DATA TO USE below:

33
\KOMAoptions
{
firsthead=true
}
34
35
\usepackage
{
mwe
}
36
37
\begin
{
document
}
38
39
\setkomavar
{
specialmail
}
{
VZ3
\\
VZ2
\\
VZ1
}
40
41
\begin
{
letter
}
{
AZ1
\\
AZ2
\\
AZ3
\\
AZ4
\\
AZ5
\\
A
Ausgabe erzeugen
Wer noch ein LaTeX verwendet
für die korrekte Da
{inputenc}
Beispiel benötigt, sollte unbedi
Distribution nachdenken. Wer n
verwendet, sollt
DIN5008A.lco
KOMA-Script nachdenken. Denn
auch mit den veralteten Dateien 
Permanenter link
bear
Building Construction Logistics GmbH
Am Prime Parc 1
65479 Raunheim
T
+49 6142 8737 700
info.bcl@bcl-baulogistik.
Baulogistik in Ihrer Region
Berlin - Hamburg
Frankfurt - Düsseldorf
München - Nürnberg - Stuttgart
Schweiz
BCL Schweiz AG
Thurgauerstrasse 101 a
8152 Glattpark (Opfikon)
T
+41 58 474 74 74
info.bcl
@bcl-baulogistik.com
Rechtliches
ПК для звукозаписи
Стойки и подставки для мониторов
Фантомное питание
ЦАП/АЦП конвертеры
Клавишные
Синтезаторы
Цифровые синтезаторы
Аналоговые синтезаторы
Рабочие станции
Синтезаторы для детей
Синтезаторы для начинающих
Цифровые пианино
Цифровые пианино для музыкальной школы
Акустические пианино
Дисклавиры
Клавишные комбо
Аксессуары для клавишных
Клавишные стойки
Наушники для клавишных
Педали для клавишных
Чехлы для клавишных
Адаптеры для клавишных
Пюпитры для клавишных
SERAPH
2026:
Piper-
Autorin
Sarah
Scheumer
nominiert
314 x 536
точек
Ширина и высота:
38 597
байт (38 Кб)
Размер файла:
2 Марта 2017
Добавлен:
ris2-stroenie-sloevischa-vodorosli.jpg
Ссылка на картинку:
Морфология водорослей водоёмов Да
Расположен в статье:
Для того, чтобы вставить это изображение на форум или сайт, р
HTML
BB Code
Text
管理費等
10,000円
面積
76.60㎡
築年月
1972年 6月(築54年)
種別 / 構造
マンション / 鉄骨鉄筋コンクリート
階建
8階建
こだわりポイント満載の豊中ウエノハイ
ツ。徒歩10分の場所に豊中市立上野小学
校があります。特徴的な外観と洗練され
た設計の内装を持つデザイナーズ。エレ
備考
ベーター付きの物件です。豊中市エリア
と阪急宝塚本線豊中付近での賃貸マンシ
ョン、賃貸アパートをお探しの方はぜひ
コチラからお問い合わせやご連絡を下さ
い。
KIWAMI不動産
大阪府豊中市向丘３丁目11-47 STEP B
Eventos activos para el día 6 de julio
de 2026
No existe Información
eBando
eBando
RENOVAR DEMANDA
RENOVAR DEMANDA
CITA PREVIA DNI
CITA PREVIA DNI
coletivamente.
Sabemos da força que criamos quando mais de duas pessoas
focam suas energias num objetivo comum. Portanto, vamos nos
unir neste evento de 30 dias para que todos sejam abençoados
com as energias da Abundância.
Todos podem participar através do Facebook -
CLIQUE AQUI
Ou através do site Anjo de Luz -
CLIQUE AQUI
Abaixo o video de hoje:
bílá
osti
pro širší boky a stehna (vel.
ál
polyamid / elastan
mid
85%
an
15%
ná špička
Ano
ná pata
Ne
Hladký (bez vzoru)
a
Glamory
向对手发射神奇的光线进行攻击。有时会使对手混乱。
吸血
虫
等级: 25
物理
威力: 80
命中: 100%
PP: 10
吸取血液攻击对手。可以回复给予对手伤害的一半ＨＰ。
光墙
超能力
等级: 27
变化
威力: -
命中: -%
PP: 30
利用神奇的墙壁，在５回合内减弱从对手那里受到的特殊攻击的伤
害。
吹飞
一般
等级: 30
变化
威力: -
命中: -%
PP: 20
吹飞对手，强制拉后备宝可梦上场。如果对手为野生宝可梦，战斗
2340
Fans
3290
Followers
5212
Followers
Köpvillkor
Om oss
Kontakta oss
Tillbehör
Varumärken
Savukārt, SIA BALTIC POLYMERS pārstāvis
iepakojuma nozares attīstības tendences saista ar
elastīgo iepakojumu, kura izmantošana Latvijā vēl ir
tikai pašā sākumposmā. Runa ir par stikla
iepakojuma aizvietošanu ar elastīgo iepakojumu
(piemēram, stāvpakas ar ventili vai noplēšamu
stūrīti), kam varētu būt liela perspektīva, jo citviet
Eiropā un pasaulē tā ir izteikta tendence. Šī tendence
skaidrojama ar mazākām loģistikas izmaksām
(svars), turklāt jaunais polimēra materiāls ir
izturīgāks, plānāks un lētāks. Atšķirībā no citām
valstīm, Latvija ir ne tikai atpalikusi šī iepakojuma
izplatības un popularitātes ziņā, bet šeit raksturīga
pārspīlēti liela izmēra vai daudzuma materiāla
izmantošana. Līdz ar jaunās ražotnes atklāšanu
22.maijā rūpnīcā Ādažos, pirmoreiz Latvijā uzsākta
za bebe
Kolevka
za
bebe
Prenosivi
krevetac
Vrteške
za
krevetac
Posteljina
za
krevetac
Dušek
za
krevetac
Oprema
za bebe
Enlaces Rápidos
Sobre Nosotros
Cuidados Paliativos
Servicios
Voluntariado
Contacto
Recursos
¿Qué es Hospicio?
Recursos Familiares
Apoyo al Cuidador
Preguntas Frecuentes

End of DATA TO USE.

## [WHAT THE TASK ASKS]
Please give all the entries above again, exactly as they stand.

## [WRITTEN RESPONSE]
33
\KOMAoptions
{
firsthead=true
}
34
35
\usepackage
{
mwe
}
36
37
\begin
{
document
}
38
39
\setkomavar
{
specialmail
}
{
VZ3
\\
VZ2
\\
VZ1
}
40
41
\begin
{
letter
}
{
AZ1
\\
AZ2
\\
AZ3
\\
AZ4
\\
AZ5
\\
A
Ausgabe erzeugen
Wer noch ein LaTeX verwendet
für die korrekte Da
{inputenc}
Beispiel benötigt, sollte unbedi
Distribution nachdenken. Wer n
verwendet, sollt
DIN5008A.lco
KOMA-Script nachdenken. Denn
auch mit den veralteten Dateien 
Permanenter link
bear
Building Construction Logistics GmbH
Am Prime Parc 1
65479 Raunheim
T
+49 6142 8737 700
info.bcl@bcl-baulogistik.
Baulogistik in Ihrer Region
Berlin - Hamburg
Frankfurt - Düsseldorf
München - Nürnberg - Stuttgart
Schweiz
BCL Schweiz AG
Thurgauerstrasse 101 a
8152 Glattpark (Opfikon)
T
+41 58 474 74 74
info.bcl
@bcl-baulogistik.com
Rechtliches
ПК для звукозаписи
Стойки и подставки для мониторов
Фантомное питание
ЦАП/АЦП конвертеры
Клавишные
Синтезаторы
Цифровые синтезаторы
Аналоговые синтезаторы
Рабочие станции
Синтезаторы для детей
Синтезаторы для начинающих
Цифровые пианино
Цифровые пианино для музыкальной школы
Акустические пианино
Дисклавиры
Клавишные комбо
Аксессуары для клавишных
Клавишные стойки
Наушники для клавишных
Педали для клавишных
Чехлы для клавишных
Адаптеры для клавишных
Пюпитры для клавишных
SERAPH
2026:
Piper-
Autorin
Sarah
Scheumer
nominiert
314 x 536
точек
Ширина и высота:
38 597
байт (38 Кб)
Размер файла:
2 Марта 2017
Добавлен:
ris2-stroenie-sloevischa-vodorosli.jpg
Ссылка на картинку:
Морфология водорослей водоёмов Да
Расположен в статье:
Для того, чтобы вставить это изображение на форум или сайт, р
HTML
BB Code
Text
管理費等
10,000円
面積
76.60㎡
築年月
1972年 6月(築54年)
種別 / 構造
マンション / 鉄骨鉄筋コンクリート
階建
8階建
こだわりポイント満載の豊中ウエノハイ
ツ。徒歩10分の場所に豊中市立上野小学
校があります。特徴的な外観と洗練され
た設計の内装を持つデザイナーズ。エレ
備考
ベーター付きの物件です。豊中市エリア
と阪急宝塚本線豊中付近での賃貸マンシ
ョン、賃貸アパートをお探しの方はぜひ
コチラからお問い合わせやご連絡を下さ
い。
KIWAMI不動産
大阪府豊中市向丘３丁目11-47 STEP B
Eventos activos para el día 6 de julio
de 2026
No existe Información
eBando
eBando
RENOVAR DEMANDA
RENOVAR DEMANDA
CITA PREVIA DNI
CITA PREVIA DNI
coletivamente.
Sabemos da força que criamos quando mais de duas pessoas
focam suas energias num objetivo comum. Portanto, vamos nos
unir neste evento de 30 dias para que todos sejam abençoados
com as energias da Abundância.
Todos podem participar através do Facebook -
CLIQUE AQUI
Ou através do site Anjo de Luz -
CLIQUE AQUI
Abaixo o video de hoje:
bílá
osti
pro širší boky a stehna (vel.
ál
polyamid / elastan
mid
85%
an
15%
ná špička
Ano
ná pata
Ne
Hladký (bez vzoru)
a
Glamory
向对手发射神奇的光线进行攻击。有时会使对手混乱。
吸血
虫
等级: 25
物理
威力: 80
命中: 100%
PP: 10
吸取血液攻击对手。可以回复给予对手伤害的一半ＨＰ。
光墙
超能力
等级: 27
变化
威力: -
命中: -%
PP: 30
利用神奇的墙壁，在５回合内减弱从对手那里受到的特殊攻击的伤
害。
吹飞
一般
等级: 30
变化
威力: -
命中: -%
PP: 20
吹飞对手，强制拉后备宝可梦上场。如果对手为野生宝可梦，战斗
2340
Fans
3290
Followers
5212
Followers
Köpvillkor
Om oss
Kontakta oss
Tillbehör
Varumärken
Savukārt, SIA BALTIC POLYMERS pārstāvis
iepakojuma nozares attīstības tendences saista ar
elastīgo iepakojumu, kura izmantošana Latvijā vēl ir
tikai pašā sākumposmā. Runa ir par stikla
iepakojuma aizvietošanu ar elastīgo iepakojumu
(piemēram, stāvpakas ar ventili vai noplēšamu
stūrīti), kam varētu būt liela perspektīva, jo citviet
Eiropā un pasaulē tā ir izteikta tendence. Šī tendence
skaidrojama ar mazākām loģistikas izmaksām
(svars), turklāt jaunais polimēra materiāls ir
izturīgāks, plānāks un lētāks. Atšķirībā no citām
valstīm, Latvija ir ne tikai atpalikusi šī iepakojuma
izplatības un popularitātes ziņā, bet šeit raksturīga
pārspīlēti liela izmēra vai daudzuma materiāla
izmantošana. Līdz ar jaunās ražotnes atklāšanu
22.maijā rūpnīcā Ādažos, pirmoreiz Latvijā uzsākta
za bebe
Kolevka
za
bebe
Prenosivi
krevetac
Vrteške
za
krevetac
Posteljina
za
krevetac
Dušek
za
krevetac
Oprema
za bebe
Enlaces Rápidos
Sobre Nosotros
Cuidados Paliativos
Servicios
Voluntariado
Contacto
Recursos
¿Qué es Hospicio?
Recursos Familiares
Apoyo al Cuidador
Preguntas Frecuentes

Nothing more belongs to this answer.